_What you will do_:
Rename "scatter plot" to "scatter chart" throughout the lines that follow. Leave every other word unchanged.

_Stored records_:
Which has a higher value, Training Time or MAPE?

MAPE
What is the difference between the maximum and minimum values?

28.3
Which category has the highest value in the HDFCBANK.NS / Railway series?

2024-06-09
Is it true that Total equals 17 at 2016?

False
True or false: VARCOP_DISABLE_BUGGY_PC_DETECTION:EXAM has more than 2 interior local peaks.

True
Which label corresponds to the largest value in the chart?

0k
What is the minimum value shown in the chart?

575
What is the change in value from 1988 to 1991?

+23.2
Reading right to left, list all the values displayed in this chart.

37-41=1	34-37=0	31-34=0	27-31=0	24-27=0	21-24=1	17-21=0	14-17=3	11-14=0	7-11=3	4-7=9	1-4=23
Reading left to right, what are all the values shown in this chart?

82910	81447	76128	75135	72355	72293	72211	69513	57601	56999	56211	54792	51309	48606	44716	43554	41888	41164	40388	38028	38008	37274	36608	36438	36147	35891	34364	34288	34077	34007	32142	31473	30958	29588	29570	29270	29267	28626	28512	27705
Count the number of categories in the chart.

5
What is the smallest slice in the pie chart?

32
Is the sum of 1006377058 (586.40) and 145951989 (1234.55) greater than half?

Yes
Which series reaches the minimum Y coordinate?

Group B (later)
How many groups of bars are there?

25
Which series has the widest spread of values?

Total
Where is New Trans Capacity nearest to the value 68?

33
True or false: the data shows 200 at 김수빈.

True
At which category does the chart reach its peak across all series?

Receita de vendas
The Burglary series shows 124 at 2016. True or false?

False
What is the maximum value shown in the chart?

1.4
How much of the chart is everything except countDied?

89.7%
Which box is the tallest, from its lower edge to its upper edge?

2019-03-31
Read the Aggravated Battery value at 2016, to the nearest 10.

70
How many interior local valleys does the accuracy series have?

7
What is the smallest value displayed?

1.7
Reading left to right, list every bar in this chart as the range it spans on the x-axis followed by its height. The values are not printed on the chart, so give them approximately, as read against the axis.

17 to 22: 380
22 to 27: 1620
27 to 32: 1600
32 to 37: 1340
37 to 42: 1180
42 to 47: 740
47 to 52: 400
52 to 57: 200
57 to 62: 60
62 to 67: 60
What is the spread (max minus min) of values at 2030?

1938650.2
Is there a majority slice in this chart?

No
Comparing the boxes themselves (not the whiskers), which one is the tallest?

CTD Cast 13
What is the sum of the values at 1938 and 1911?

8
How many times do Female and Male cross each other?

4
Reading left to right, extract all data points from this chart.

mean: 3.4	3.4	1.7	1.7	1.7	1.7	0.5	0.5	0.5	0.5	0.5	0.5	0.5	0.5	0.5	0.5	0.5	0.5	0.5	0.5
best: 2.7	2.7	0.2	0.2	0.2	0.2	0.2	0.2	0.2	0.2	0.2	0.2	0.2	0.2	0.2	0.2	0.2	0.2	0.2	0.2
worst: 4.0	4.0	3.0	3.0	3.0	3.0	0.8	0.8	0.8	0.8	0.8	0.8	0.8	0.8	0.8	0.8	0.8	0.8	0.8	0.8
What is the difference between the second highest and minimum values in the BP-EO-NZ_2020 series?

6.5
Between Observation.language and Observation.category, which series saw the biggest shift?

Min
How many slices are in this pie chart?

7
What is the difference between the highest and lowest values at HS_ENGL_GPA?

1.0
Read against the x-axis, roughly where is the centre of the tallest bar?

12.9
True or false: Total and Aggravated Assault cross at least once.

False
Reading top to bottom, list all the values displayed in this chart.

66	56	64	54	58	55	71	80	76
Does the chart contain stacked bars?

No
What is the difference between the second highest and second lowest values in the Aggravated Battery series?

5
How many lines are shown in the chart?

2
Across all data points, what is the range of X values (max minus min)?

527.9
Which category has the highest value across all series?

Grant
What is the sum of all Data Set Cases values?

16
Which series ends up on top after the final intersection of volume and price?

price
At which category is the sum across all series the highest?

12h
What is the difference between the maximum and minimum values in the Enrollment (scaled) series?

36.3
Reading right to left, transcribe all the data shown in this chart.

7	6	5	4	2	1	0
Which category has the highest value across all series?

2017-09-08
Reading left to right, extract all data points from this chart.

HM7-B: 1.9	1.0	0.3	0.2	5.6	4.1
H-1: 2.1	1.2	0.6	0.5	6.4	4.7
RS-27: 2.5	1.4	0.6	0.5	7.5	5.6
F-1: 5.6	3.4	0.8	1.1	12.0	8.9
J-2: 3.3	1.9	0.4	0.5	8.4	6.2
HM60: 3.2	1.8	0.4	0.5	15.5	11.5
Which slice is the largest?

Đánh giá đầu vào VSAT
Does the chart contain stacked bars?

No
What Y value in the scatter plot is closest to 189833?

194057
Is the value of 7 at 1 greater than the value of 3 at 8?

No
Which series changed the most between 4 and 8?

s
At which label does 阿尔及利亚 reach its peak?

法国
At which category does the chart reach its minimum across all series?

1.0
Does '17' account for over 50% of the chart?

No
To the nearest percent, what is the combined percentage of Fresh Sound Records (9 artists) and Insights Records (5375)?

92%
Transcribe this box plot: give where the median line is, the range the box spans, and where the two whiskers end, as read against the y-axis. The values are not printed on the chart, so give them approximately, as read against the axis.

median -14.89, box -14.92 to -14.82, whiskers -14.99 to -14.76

_Solution to this exercise_:
Which has a higher value, Training Time or MAPE?

MAPE
What is the difference between the maximum and minimum values?

28.3
Which category has the highest value in the HDFCBANK.NS / Railway series?

2024-06-09
Is it true that Total equals 17 at 2016?

False
True or false: VARCOP_DISABLE_BUGGY_PC_DETECTION:EXAM has more than 2 interior local peaks.

True
Which label corresponds to the largest value in the chart?

0k
What is the minimum value shown in the chart?

575
What is the change in value from 1988 to 1991?

+23.2
Reading right to left, list all the values displayed in this chart.

37-41=1	34-37=0	31-34=0	27-31=0	24-27=0	21-24=1	17-21=0	14-17=3	11-14=0	7-11=3	4-7=9	1-4=23
Reading left to right, what are all the values shown in this chart?

82910	81447	76128	75135	72355	72293	72211	69513	57601	56999	56211	54792	51309	48606	44716	43554	41888	41164	40388	38028	38008	37274	36608	36438	36147	35891	34364	34288	34077	34007	32142	31473	30958	29588	29570	29270	29267	28626	28512	27705
Count the number of categories in the chart.

5
What is the smallest slice in the pie chart?

32
Is the sum of 1006377058 (586.40) and 145951989 (1234.55) greater than half?

Yes
Which series reaches the minimum Y coordinate?

Group B (later)
How many groups of bars are there?

25
Which series has the widest spread of values?

Total
Where is New Trans Capacity nearest to the value 68?

33
True or false: the data shows 200 at 김수빈.

True
At which category does the chart reach its peak across all series?

Receita de vendas
The Burglary series shows 124 at 2016. True or false?

False
What is the maximum value shown in the chart?

1.4
How much of the chart is everything except countDied?

89.7%
Which box is the tallest, from its lower edge to its upper edge?

2019-03-31
Read the Aggravated Battery value at 2016, to the nearest 10.

70
How many interior local valleys does the accuracy series have?

7
What is the smallest value displayed?

1.7
Reading left to right, list every bar in this chart as the range it spans on the x-axis followed by its height. The values are not printed on the chart, so give them approximately, as read against the axis.

17 to 22: 380
22 to 27: 1620
27 to 32: 1600
32 to 37: 1340
37 to 42: 1180
42 to 47: 740
47 to 52: 400
52 to 57: 200
57 to 62: 60
62 to 67: 60
What is the spread (max minus min) of values at 2030?

1938650.2
Is there a majority slice in this chart?

No
Comparing the boxes themselves (not the whiskers), which one is the tallest?

CTD Cast 13
What is the sum of the values at 1938 and 1911?

8
How many times do Female and Male cross each other?

4
Reading left to right, extract all data points from this chart.

mean: 3.4	3.4	1.7	1.7	1.7	1.7	0.5	0.5	0.5	0.5	0.5	0.5	0.5	0.5	0.5	0.5	0.5	0.5	0.5	0.5
best: 2.7	2.7	0.2	0.2	0.2	0.2	0.2	0.2	0.2	0.2	0.2	0.2	0.2	0.2	0.2	0.2	0.2	0.2	0.2	0.2
worst: 4.0	4.0	3.0	3.0	3.0	3.0	0.8	0.8	0.8	0.8	0.8	0.8	0.8	0.8	0.8	0.8	0.8	0.8	0.8	0.8
What is the difference between the second highest and minimum values in the BP-EO-NZ_2020 series?

6.5
Between Observation.language and Observation.category, which series saw the biggest shift?

Min
How many slices are in this pie chart?

7
What is the difference between the highest and lowest values at HS_ENGL_GPA?

1.0
Read against the x-axis, roughly where is the centre of the tallest bar?

12.9
True or false: Total and Aggravated Assault cross at least once.

False
Reading top to bottom, list all the values displayed in this chart.

66	56	64	54	58	55	71	80	76
Does the chart contain stacked bars?

No
What is the difference between the second highest and second lowest values in the Aggravated Battery series?

5
How many lines are shown in the chart?

2
Across all data points, what is the range of X values (max minus min)?

527.9
Which category has the highest value across all series?

Grant
What is the sum of all Data Set Cases values?

16
Which series ends up on top after the final intersection of volume and price?

price
At which category is the sum across all series the highest?

12h
What is the difference between the maximum and minimum values in the Enrollment (scaled) series?

36.3
Reading right to left, transcribe all the data shown in this chart.

7	6	5	4	2	1	0
Which category has the highest value across all series?

2017-09-08
Reading left to right, extract all data points from this chart.

HM7-B: 1.9	1.0	0.3	0.2	5.6	4.1
H-1: 2.1	1.2	0.6	0.5	6.4	4.7
RS-27: 2.5	1.4	0.6	0.5	7.5	5.6
F-1: 5.6	3.4	0.8	1.1	12.0	8.9
J-2: 3.3	1.9	0.4	0.5	8.4	6.2
HM60: 3.2	1.8	0.4	0.5	15.5	11.5
Which slice is the largest?

Đánh giá đầu vào VSAT
Does the chart contain stacked bars?

No
What Y value in the scatter chart is closest to 189833?

194057
Is the value of 7 at 1 greater than the value of 3 at 8?

No
Which series changed the most between 4 and 8?

s
At which label does 阿尔及利亚 reach its peak?

法国
At which category does the chart reach its minimum across all series?

1.0
Does '17' account for over 50% of the chart?

No
To the nearest percent, what is the combined percentage of Fresh Sound Records (9 artists) and Insights Records (5375)?

92%
Transcribe this box plot: give where the median line is, the range the box spans, and where the two whiskers end, as read against the y-axis. The values are not printed on the chart, so give them approximately, as read against the axis.

median -14.89, box -14.92 to -14.82, whiskers -14.99 to -14.76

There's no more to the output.